# What you need to do:
Output only the span of lines that begins at the line containing "факультете МГУ осуществляется" and ends at the last line of the data, both included, exactly as they appear.

# Saved entries:
:::
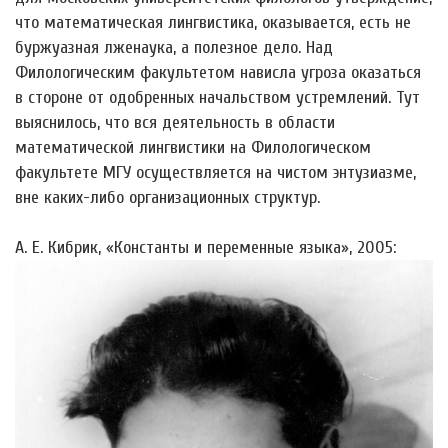
что математическая лингвистика, оказывается, есть не
буржуазная лженаука, а полезное дело. Над
Филологическим факультетом нависла угроза оказаться
в стороне от одобренных начальством устремлений. Тут
выяснилось, что вся деятельность в области
математической лингвистики на Филологическом
факультете МГУ осуществляется на чистом энтузиазме,
вне каких-либо организационных структур.
А. Е. Кибрик, «Константы и переменные языка», 2005:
:::
# Response to the task:
факультете МГУ осуществляется на чистом энтузиазме,
вне каких-либо организационных структур.
А. Е. Кибрик, «Константы и переменные языка», 2005:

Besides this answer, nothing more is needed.